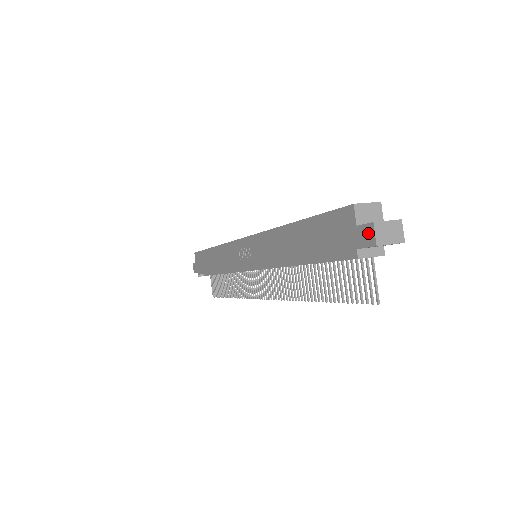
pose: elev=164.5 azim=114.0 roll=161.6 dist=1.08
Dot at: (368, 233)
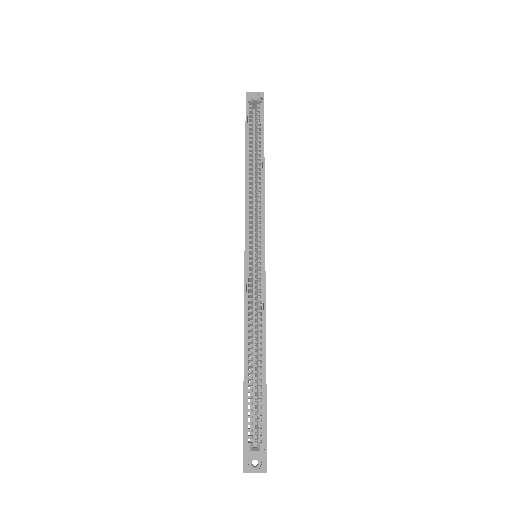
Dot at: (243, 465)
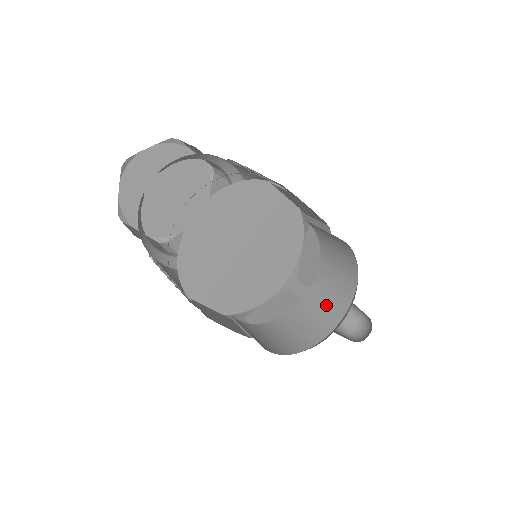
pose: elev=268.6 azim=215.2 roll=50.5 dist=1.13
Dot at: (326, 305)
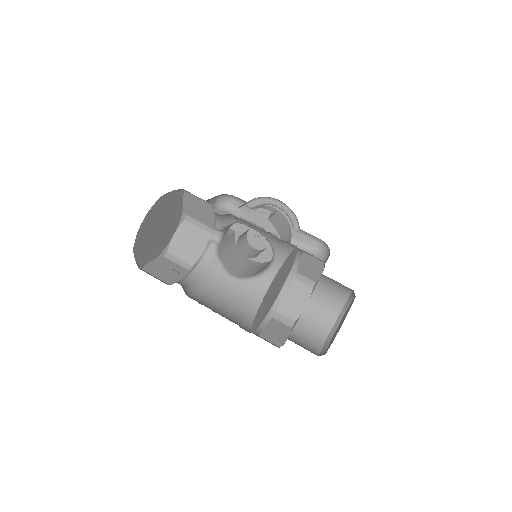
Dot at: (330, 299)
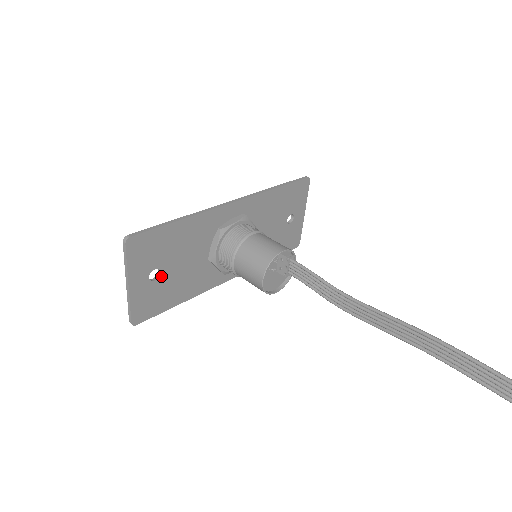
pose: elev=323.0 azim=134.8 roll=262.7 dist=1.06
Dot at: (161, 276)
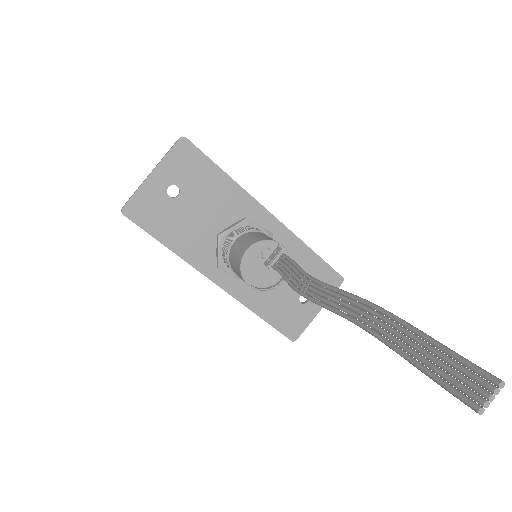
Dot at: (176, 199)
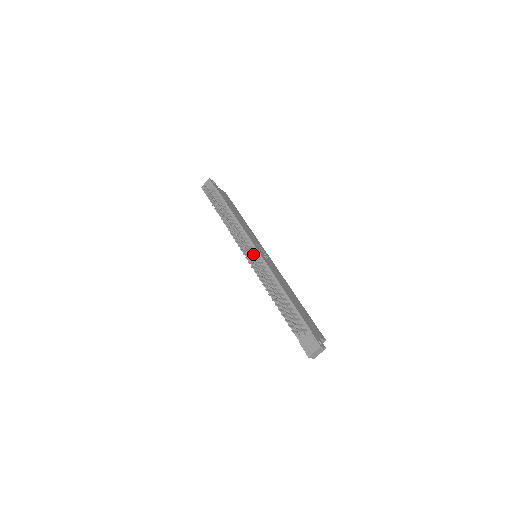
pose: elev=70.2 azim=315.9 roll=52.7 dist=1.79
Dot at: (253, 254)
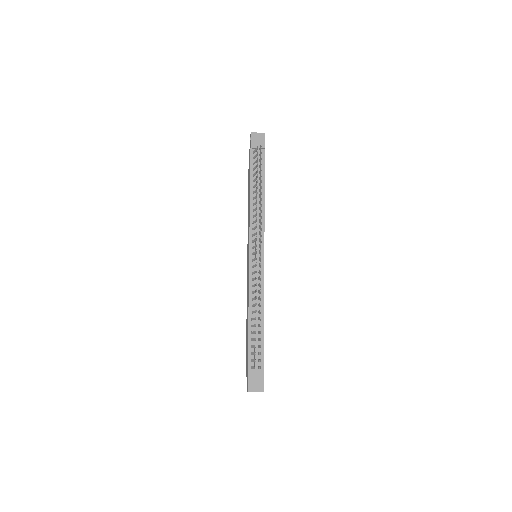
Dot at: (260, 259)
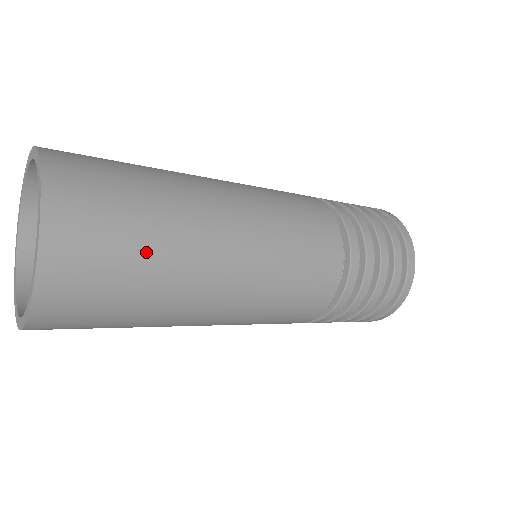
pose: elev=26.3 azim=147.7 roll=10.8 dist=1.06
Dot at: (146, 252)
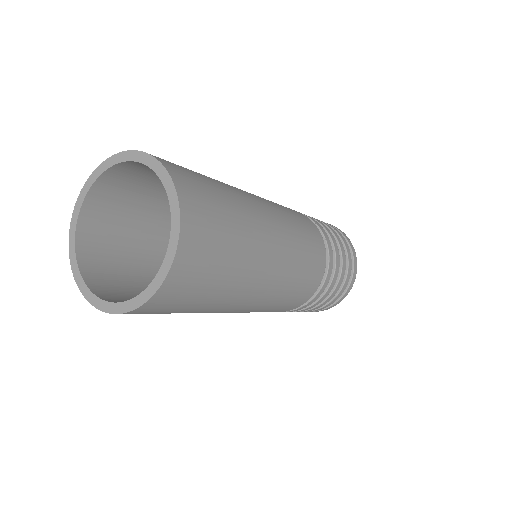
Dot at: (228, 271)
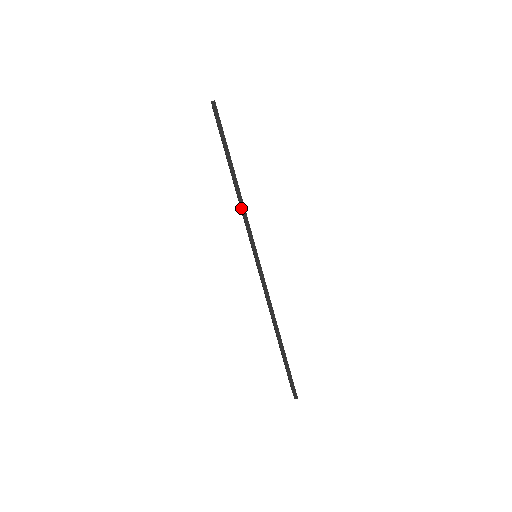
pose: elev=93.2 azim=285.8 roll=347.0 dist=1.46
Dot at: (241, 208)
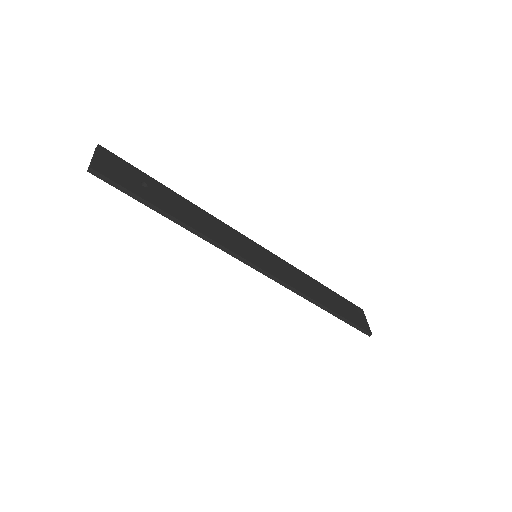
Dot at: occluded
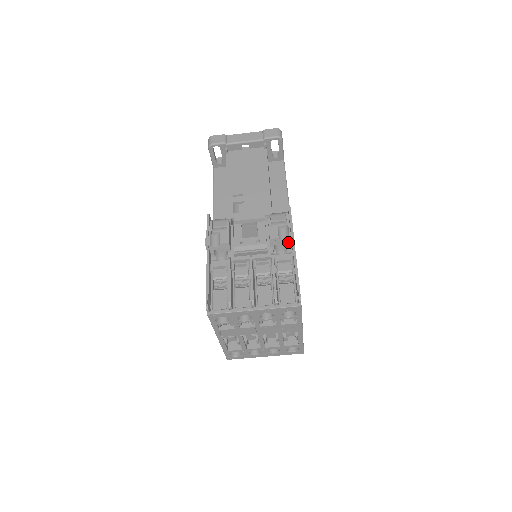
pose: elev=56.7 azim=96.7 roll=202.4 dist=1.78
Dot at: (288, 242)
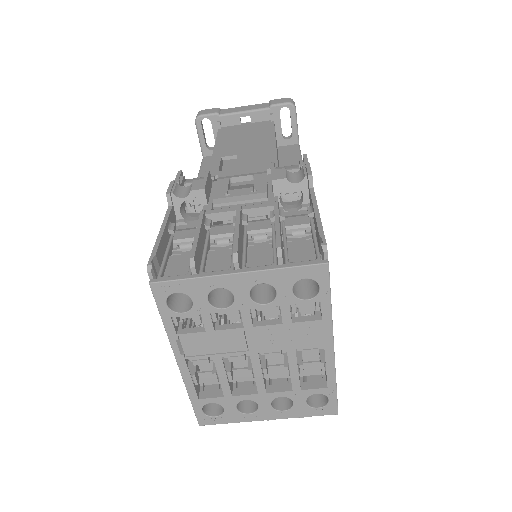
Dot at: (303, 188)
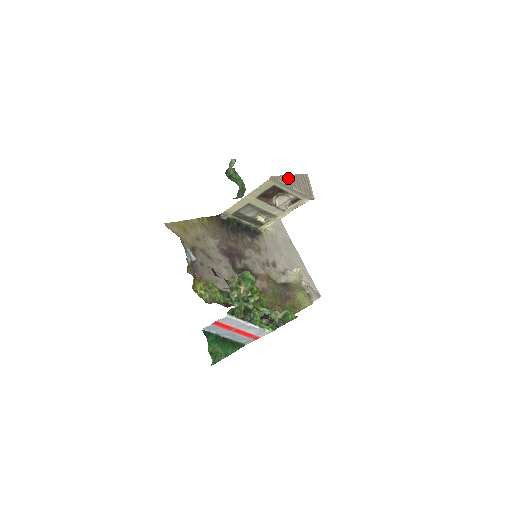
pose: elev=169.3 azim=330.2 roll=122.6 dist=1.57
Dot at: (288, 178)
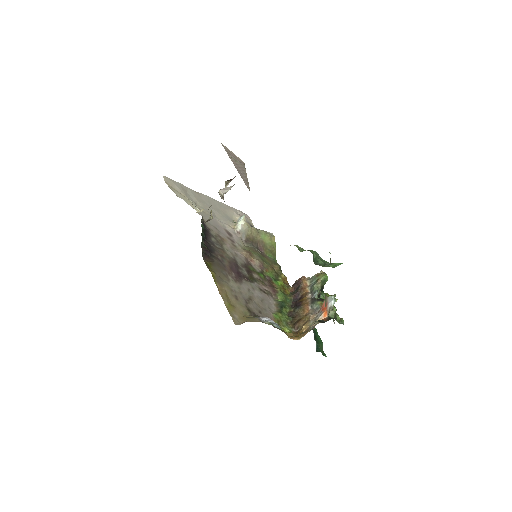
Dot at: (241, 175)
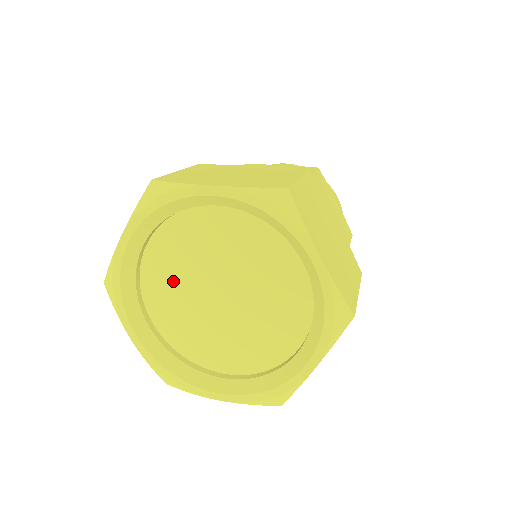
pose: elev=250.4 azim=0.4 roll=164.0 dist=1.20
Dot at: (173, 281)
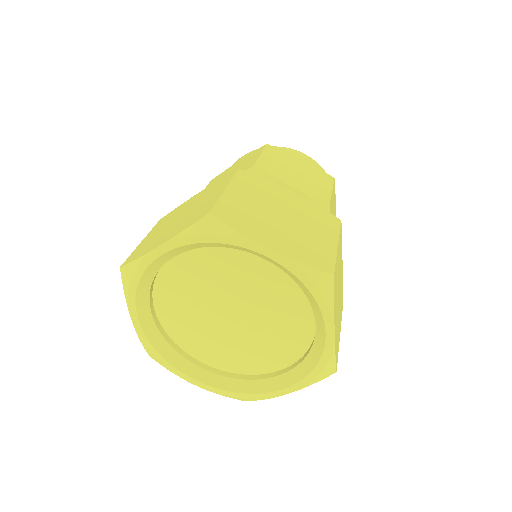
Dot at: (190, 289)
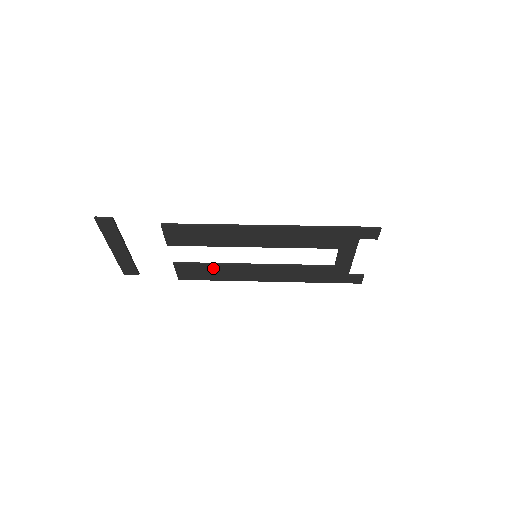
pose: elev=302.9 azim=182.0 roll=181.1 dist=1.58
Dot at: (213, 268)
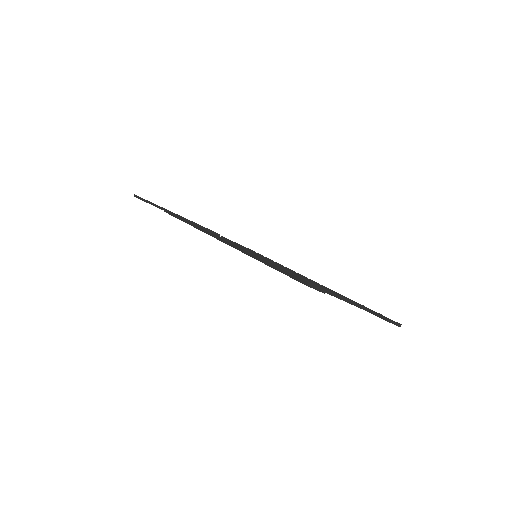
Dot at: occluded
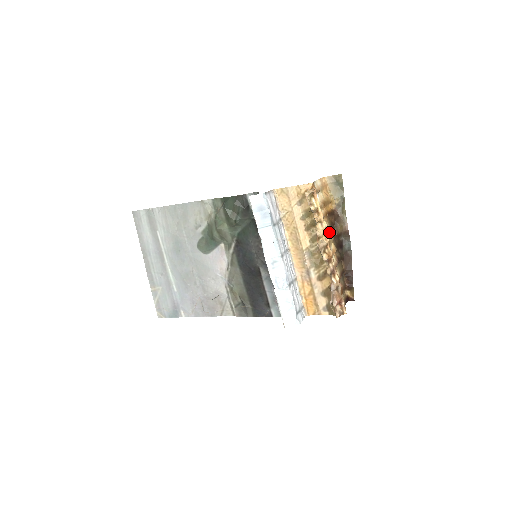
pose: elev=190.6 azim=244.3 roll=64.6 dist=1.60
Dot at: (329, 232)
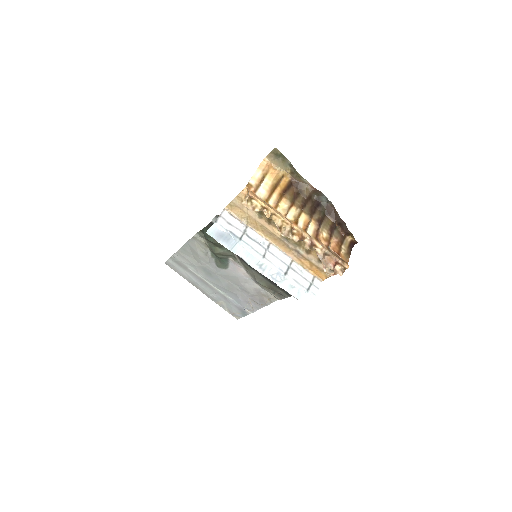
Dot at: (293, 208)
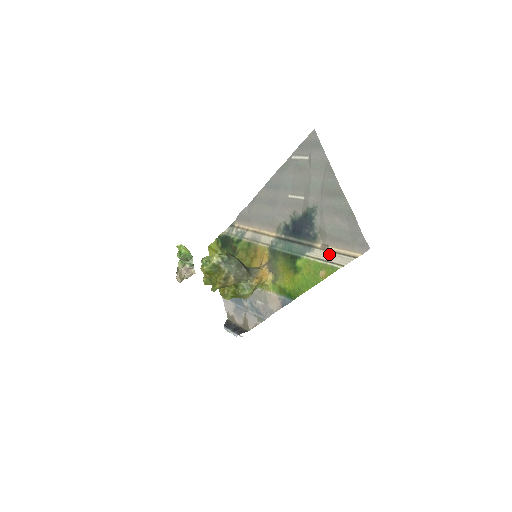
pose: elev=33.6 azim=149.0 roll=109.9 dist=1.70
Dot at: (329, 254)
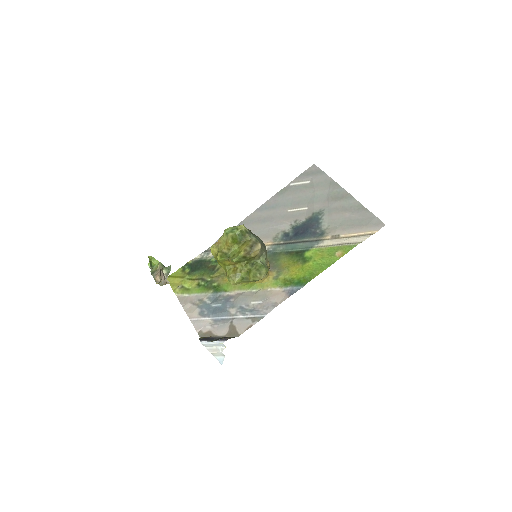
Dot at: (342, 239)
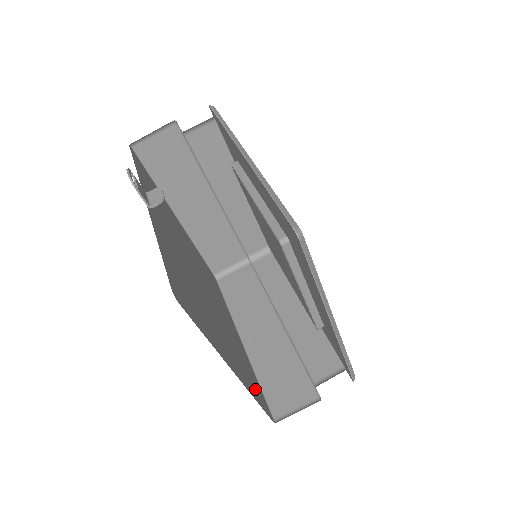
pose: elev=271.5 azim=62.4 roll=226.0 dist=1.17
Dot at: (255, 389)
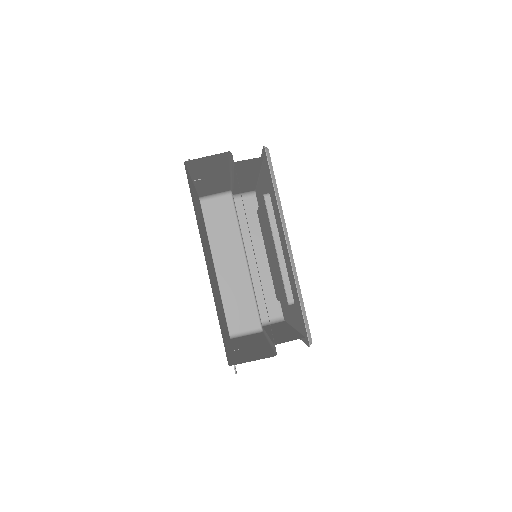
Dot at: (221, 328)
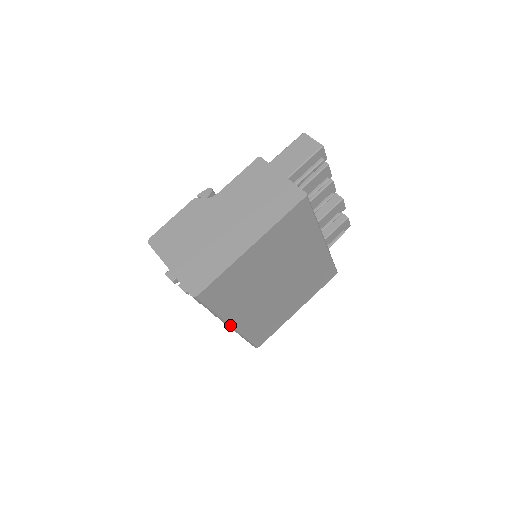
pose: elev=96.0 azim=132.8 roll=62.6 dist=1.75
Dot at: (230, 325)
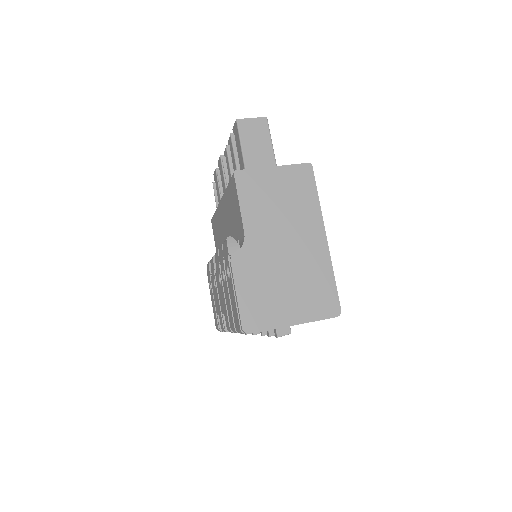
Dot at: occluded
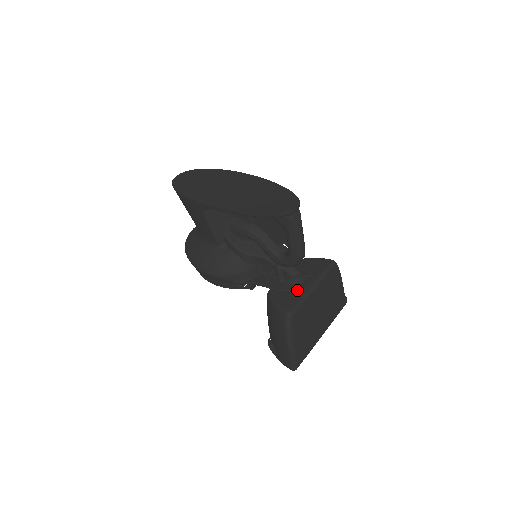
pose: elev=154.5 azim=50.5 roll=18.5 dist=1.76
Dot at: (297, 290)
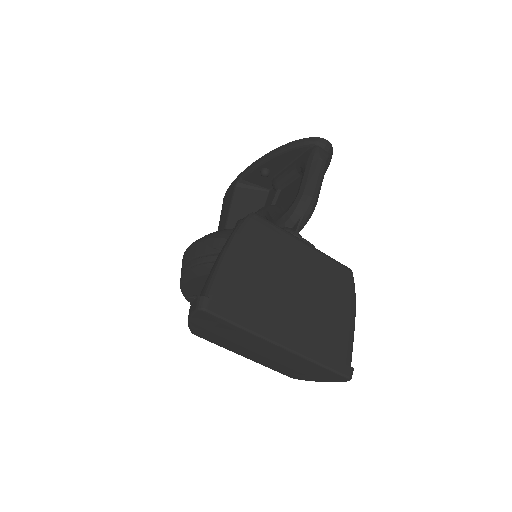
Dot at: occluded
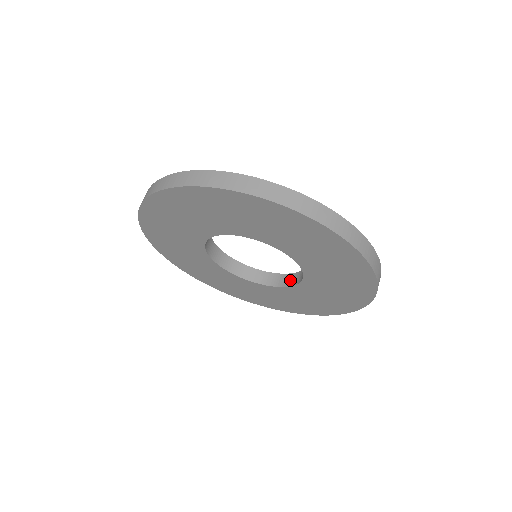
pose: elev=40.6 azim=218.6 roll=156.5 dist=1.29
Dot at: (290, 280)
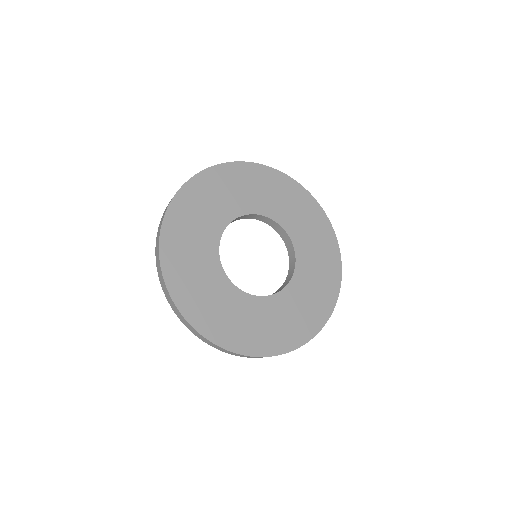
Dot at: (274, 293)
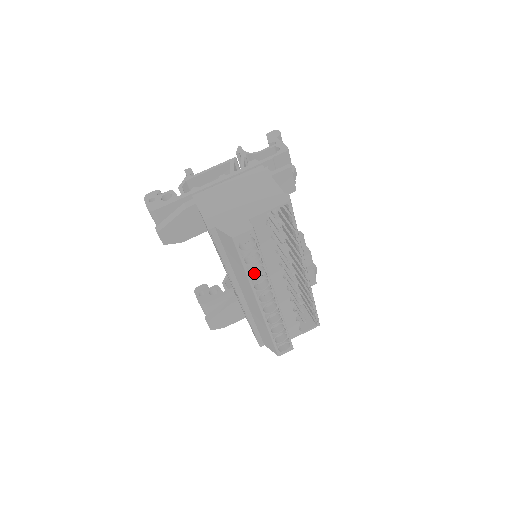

***

§ **INSTRUCTION**
Convert all of the data above into a numbered list with one line per item, skipping any blank lines. Leave the pictures out of the list.

§ **RIGHT ANSWER**
1. pose: elev=164.5 azim=114.0 roll=161.6 dist=1.08
2. Dot at: (368, 233)
3. Dot at: (243, 465)
4. pose: elev=268.6 azim=215.2 roll=50.5 dist=1.13
5. Dot at: (326, 305)
6. Dot at: (330, 299)
7. pose: elev=323.0 azim=134.8 roll=262.7 dist=1.06
8. Dot at: (161, 276)
9. Dot at: (176, 199)
10. pose: elev=70.2 azim=315.9 roll=52.7 dist=1.79
11. Dot at: (253, 254)
12. Dot at: (260, 259)
13. pose: elev=26.3 azim=147.7 roll=10.8 dist=1.06
14. Dot at: (146, 252)
15. Dot at: (228, 271)
16. pose: elev=93.2 azim=285.8 roll=347.0 dist=1.46
17. Dot at: (241, 208)
18. Dot at: occluded
19. pose: elev=56.7 azim=96.7 roll=202.4 dist=1.78
20. Dot at: (288, 242)
21. Dot at: (303, 188)
22. pose: elev=169.3 azim=330.2 roll=122.6 dist=1.57
23. Dot at: (288, 178)
24. Dot at: (241, 175)
25. pose: elev=250.4 azim=0.4 roll=164.0 dist=1.20
26. Dot at: (173, 281)
27. Dot at: (190, 289)
28. pose: elev=302.9 azim=182.0 roll=181.1 dist=1.58
29. Dot at: (213, 268)
30. Dot at: occluded
31. pose: elev=190.6 azim=244.3 roll=64.6 dist=1.60
32. Dot at: (329, 232)
33. Dot at: (293, 208)
34. pose: elev=33.6 azim=149.0 roll=109.9 dist=1.70
35. Dot at: (329, 254)
36. Dot at: (342, 239)
37. pose: elev=271.5 azim=62.4 roll=226.0 dist=1.17
38. Dot at: (255, 389)
39. Dot at: (221, 328)
40. pose: elev=96.0 azim=132.8 roll=62.6 dist=1.75
41. Dot at: (230, 325)
42. Dot at: occluded
43. pose: elev=154.5 azim=50.5 roll=18.5 dist=1.76
44. Dot at: (297, 290)
45. Dot at: occluded
46. pose: elev=40.6 azim=218.6 roll=156.5 dist=1.29
47. Dot at: (290, 280)
48. Dot at: (274, 293)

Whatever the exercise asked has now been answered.